19-year-old Payton Gendron is an antiliberal white supremacist who murdered 10 Black men and women in a grocery store in Buffalo, New York, last May 14th. Today, he was sentenced to life imprisonment with no chance for parole.
The anger directed at Gendron in the courtroom today was so powerful that one person charged toward Gendron and attempted to strangle him. Police restrained the attacker, Gendron was whisked out of the room, and the court was brought back into session after a 10-minute delay. An article in the Washington Post relates what happened.
Gendron had pled guilty to murder. Today, he read a prepared statement of apology:
"I'm very sorry for the pain I've forced on the victims and their families to suffer through. I'm very sorry for stealing the lives of your loved ones. I cannot express how much I regret all the decisions I made that led up to my actions on May 14. I did a terrible thing that day. I shot and killed people because they were Black. Looking back now, I can't believe I actually did it. I believed what I read online and acted out of hate and now I can't take it back, but I wish I could. I don't want anyone to be inspired by me and what I did."
If you view the video of his statement, you can see that he displays no apparent emotion that would indicate true remorse.
It is right that he is being punished in this way, because we have the natural right to punish murderers with life-time imprisonment, and perhaps even execution.
But we also need to refute the arguments he made in a 180-page manifesto posted online to justify killing of Black people. Journalists and others commenting on Gendron have casually dismissed this manifesto as too poorly argued to deserve any serious response. Notice, for example, that the Washington Post journalist says that Gendron "posted a rambling online statement that included antisemitic rants and far-right conspiracy theories."

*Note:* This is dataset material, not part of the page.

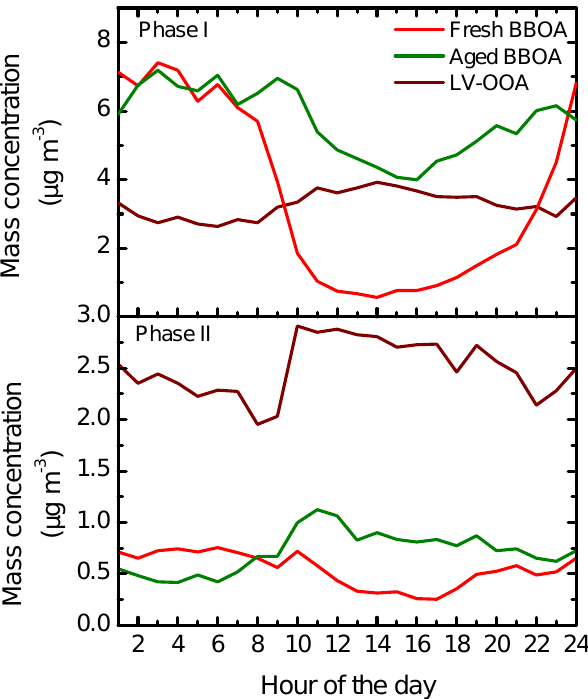
Figure 12. Diurnal variation of the three factors identified through PMF: fresh BBOA, aged BBOA, and LV-OOA. Phase I refers to the period between 13 to 22 September 2012 and Phase II from 22 to 30 September 2012.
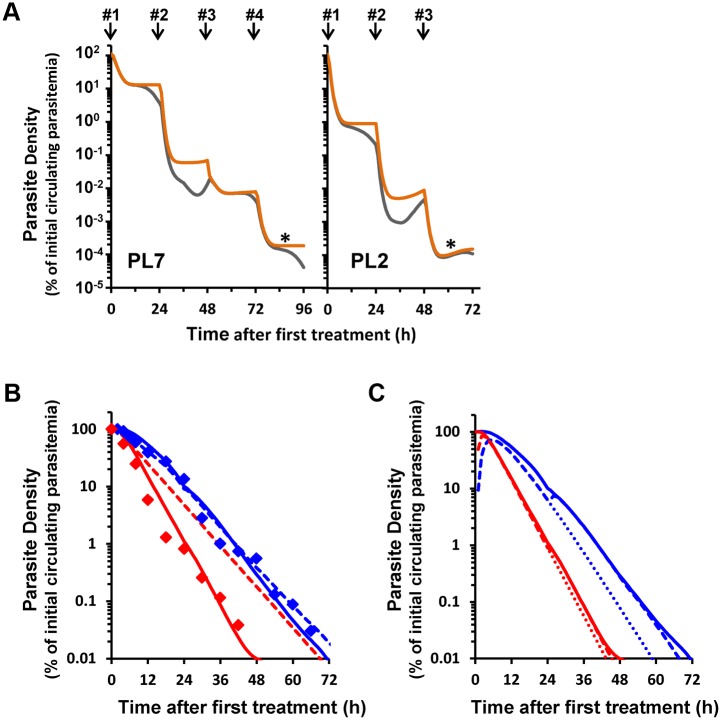
Delayed parasite clearance of resistant strains reflects both reduced killing and delayed removal of unviable parasites.(A) Viable parasite load during DHA treatment regimen. The number of total (circulating and sequestered; orange curves) and circulating (grey curves) viable parasites during DHA therapy in hypothetical patients presenting with ring-stage PL7- and PL2-like infections were simulated using CED model parameters and an in vivo DHA pharmacokinetic profile (see S1 Appendix, S3 Table). Arrows indicate the times of drug administration. (B) Influence of unviable parasite removal on parasite clearance profiles. The circulating unviable parasites in (A) in the PL2 and PL7-like infections (red and blue curves, respectively) were modelled to disappear from circulation with a half-life of 5 h (dashed curves) or exhibit more complex removal (solid curves) involving strain-dependent (1- and 3.5-h half-lives for PL2 and PL7), in addition to a strain-independent (3-h half-life) component. Symbols correspond to median circulating parasite loads from patients in Pailin (blue) and Wang Pha (red) [41]. (C) Contribution of unviable parasites to parasite clearance curves. The solid curves represent the simulated parasite clearance curves shown in Fig 7B incorporating the complex clearance of unviable parasites. The dashed curves correspond to the total number of unviable parasites at each time point and the dotted curves to the unviable parasites produced during the course of the first treatment (i.e., formed during the first 24 h).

This is mistaken for two reasons. First, if you read his manifesto, you will see that even if it is a little "rambling," it does make a series of arguments rooted in the biological science of race and human biodiversity. Second, by not refuting his arguments, we encourage white supremacists to believe that his arguments are correct in justifying white supremacist violence. Despite what Gendron said today, we should assume that others will be inspired by him to do what he did, just as he was inspired by the manifesto of Brenton Harrison Tarrant, who murdered 51 people at two mosques in Christchurch, New Zealand on March 14, 2019.

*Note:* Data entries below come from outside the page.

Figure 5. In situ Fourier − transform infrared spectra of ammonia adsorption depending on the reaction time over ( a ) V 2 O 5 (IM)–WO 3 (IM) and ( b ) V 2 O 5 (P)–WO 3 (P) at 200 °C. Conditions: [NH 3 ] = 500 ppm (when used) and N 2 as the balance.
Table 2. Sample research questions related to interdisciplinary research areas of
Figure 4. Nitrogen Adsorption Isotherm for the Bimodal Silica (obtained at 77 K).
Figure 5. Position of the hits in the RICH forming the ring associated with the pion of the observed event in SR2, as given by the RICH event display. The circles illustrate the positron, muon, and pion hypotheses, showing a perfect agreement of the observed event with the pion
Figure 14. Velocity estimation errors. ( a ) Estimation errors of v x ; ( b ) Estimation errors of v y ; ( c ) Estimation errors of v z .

Last June, I published my refutation of Gendron's five main arguments in his manifesto: white supremacy, ethnic nationalism, replacement theory, anti-Semitism, and inegalitarianism.
Perhaps the most fundamental assumption in Gendron's manifesto is that human beings cannot have equal rights if they are not biologically identical (158, 165). "No two different things can ever truly be equal, especially humans. There is no one person equal to any other, not identical twins, not countrymen, not workers within a class group and certainly not those of differing races." "Diversity is anathema to equality. One cannot exist with the other."

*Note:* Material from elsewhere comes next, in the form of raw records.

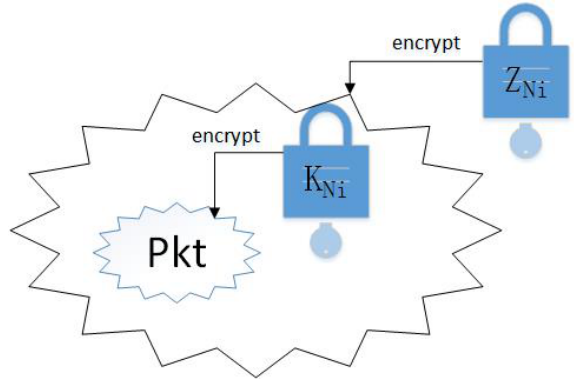
Figure 3. Packet Structure of Encryption Route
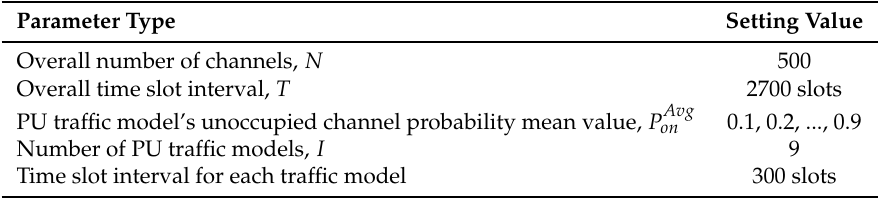
Table 5. Simulation test parameter types and setting values.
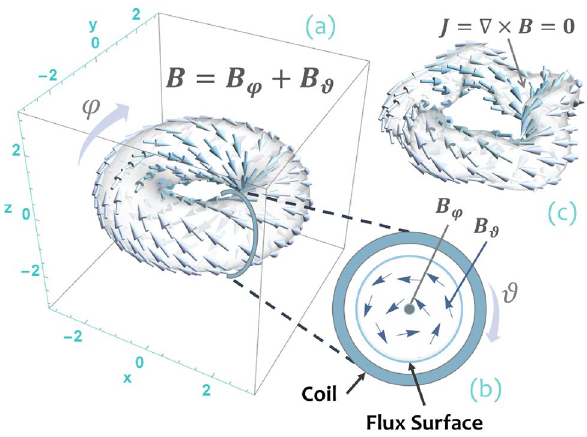
Figure 1. ( a ) and ( b ): magnetic field configuration in an axially symmetric tokamak. The total confining magnetic field B = B ϕ + B ϑ is given by an axial (toroidal) component B ϕ produced by external coils plus a poloidal component B ϑ generated by an electric current flowing in the ϕ -direction. This current is sustained by the confined plasma itself. Here, ϕ and ϑ denote toroidal angle and poloidal angle respectively. For simplicity, the reactor vessel separating external coils from the confinement region is not shown. ( a ) The total magnetic field B over a flux surface (cid:31) = constant such that B · ∇ (cid:31) = 0 . ( b ) Schematic view of toroidal component B ϕ and poloidal component B ϑ on a cross section ϕ = constant . ( c ) Schematic representation of a stellarator: the confining magnetic field is asymmetric and entirely produced by external coils, implying that the associated electric current vanishes in the confinement region, J = ∇ × B = 0 . Figure created using Wolfram Mathematica 12.2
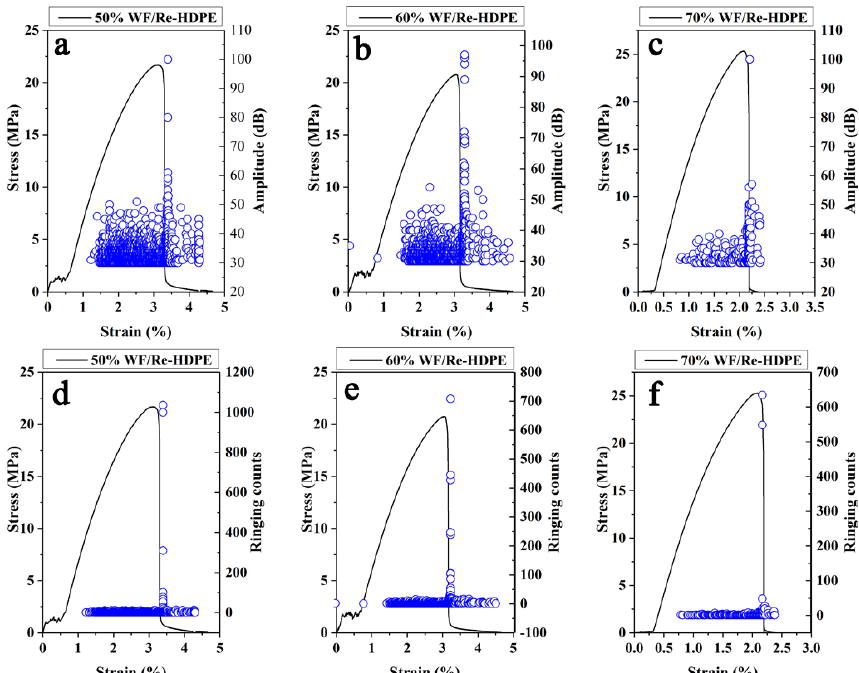
Figure 6. The AE amplitude, ringing counts, and stress-strain curves of wood fiber (WF)/recycled high density polyethylene (Re-HDPE) composites with different WF contents. The blue circle represents amplitude and ringing counts in ( a – f ), respectively.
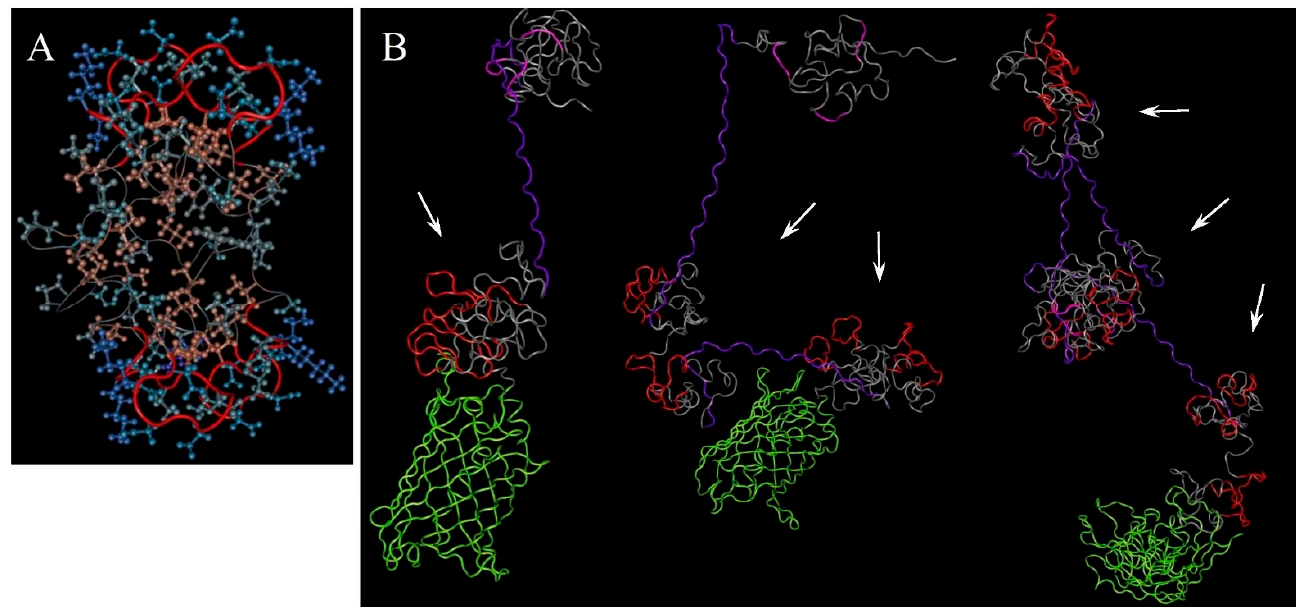
Figure 2. ( A ). A graphical presentation of the 4MBS-domain generated by Cn3D4.3. The protein sidechains and backbones are coloured based on the hydrophobicity scheme* of Cn3D4.3 with the exception of MBSs, the backbones of which are shown in red. ( B ). The putative tertiary structure of the designed proteins E2-13W4, E1-W8, and E1-W12 (from left to right) predicted by trRosetta with restraints from both deep learning and homologous templates. The graphical presentation was generated by Cn3D4.3. MBSs are shown in red, F3 peptide is shown in purple, RGD is shown in magenta, and EmGFP is shown in green. The arrows indicate the 4MBS-domains. * Protein backbones and sidechains are coloured according to their free energy of immersion in water. Blue is hydrophilic and red is hydrophobic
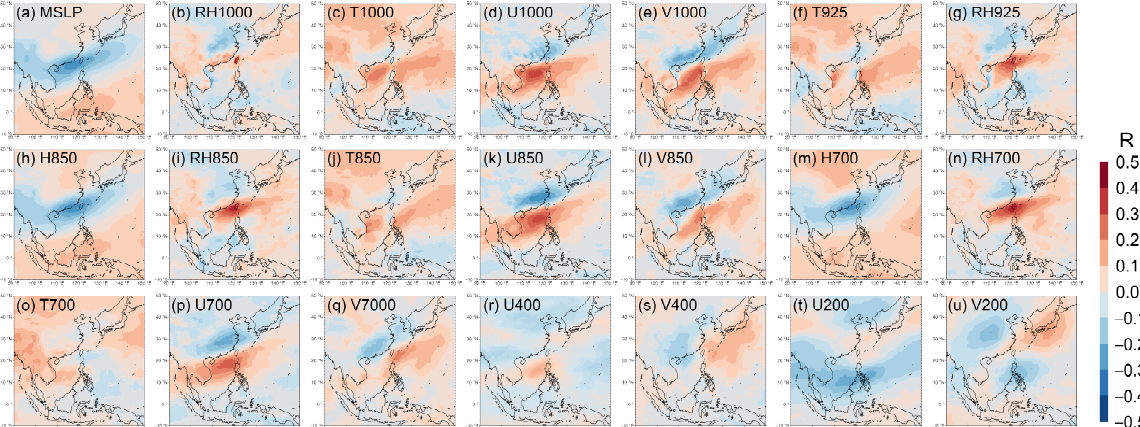
Figure 4. Correlation coefficients of the CFSR variables and Meiyu rainfall in southern Taiwan. ( a ) MSLP, ( b ) RH1000, ( c ) T1000, ( d ) U1000, ( e ) V1000, ( f ) T925, ( g ) RH925, ( h ) H850, ( i ) RH850, ( j ) T850, ( k ) U850, ( l ) V850, ( m ) H700, ( n ) RH700, ( o ) T700, ( p ) U700, ( q ) V700, ( r ) U400, ( s ) V400, ( t ) U200, and ( u ) V200.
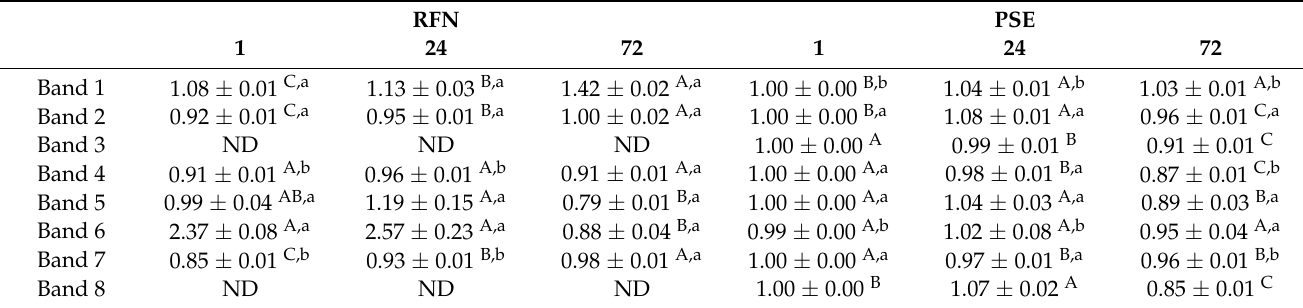
Table 2. Band intensities of representative myofibrillar protein among the pale, soft and exudative (PSE), and red, firm and non-exudative (RFN) groups during the postmortem aging.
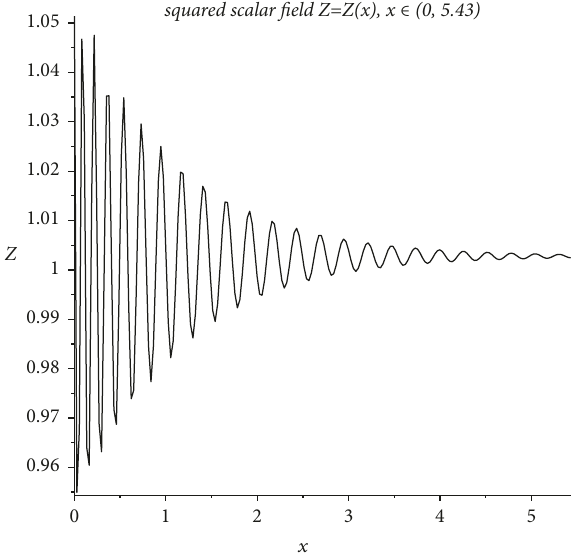
Figure 1: Relation of 𝑍 = 𝑌/𝑌 0 , 𝑍(1) = 1.0041022218 ; 𝑥 = 𝑡/𝑡 𝑚 is current age of the Universe.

This ignores the fact that no liberal theorist of human equality of rights has ever asserted that this means that all human beings are the same. Natural differences in the average propensities and traits of the human races is compatible with the Lockean liberal principle of equal liberty. Lockean equality means not that all people are identical--in intelligence or in many other respects--but that all people are similar in resisting exploitation by others, so that no human being is good enough to govern any other human being without that person's consent. Equal liberty requires not equality of outcome, but equality of opportunity in the pursuit of happiness. In a society of equal liberty, those individuals who are naturally more intelligent or talented than others will reap the benefits of those superior traits, but those superior individuals will have no right to exploit those of lesser abilities. In such a society, everyone can find valued places for themselves.